## begin Data shown

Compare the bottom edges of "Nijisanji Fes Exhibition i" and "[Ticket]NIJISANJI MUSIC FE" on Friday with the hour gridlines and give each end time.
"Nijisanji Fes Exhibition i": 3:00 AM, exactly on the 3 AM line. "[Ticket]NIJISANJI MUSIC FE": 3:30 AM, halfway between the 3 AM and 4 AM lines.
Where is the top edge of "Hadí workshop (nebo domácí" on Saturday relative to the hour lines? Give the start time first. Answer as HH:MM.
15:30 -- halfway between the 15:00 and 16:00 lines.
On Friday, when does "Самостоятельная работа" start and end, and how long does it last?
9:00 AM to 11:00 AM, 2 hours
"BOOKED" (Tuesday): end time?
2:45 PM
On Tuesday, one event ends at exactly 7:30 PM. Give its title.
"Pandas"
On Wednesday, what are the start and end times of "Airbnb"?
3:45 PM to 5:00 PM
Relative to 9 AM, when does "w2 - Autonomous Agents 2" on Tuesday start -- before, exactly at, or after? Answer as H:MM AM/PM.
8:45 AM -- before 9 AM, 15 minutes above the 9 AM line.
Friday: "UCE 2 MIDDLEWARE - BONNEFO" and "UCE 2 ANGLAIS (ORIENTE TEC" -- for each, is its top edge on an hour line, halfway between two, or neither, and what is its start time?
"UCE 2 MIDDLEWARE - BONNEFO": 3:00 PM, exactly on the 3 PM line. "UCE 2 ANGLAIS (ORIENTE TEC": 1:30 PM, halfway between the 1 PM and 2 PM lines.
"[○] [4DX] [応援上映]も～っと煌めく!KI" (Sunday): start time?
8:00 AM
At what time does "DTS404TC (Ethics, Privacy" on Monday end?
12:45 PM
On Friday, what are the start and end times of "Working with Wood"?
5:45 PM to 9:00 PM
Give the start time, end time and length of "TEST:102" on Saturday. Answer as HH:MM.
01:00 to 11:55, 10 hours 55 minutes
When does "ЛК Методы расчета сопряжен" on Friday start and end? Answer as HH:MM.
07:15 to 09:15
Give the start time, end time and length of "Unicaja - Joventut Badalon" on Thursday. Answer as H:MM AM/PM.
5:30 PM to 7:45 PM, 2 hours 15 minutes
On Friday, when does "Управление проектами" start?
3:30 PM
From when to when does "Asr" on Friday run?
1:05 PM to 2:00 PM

## end Data shown

Copy out the entries word for word, starting at the line that contains "end? Answer as HH:MM." and ending at the final line of the entries, both included.

#### Task output:
When does "ЛК Методы расчета сопряжен" on Friday start and end? Answer as HH:MM.
07:15 to 09:15
Give the start time, end time and length of "Unicaja - Joventut Badalon" on Thursday. Answer as H:MM AM/PM.
5:30 PM to 7:45 PM, 2 hours 15 minutes
On Friday, when does "Управление проектами" start?
3:30 PM
From when to when does "Asr" on Friday run?
1:05 PM to 2:00 PM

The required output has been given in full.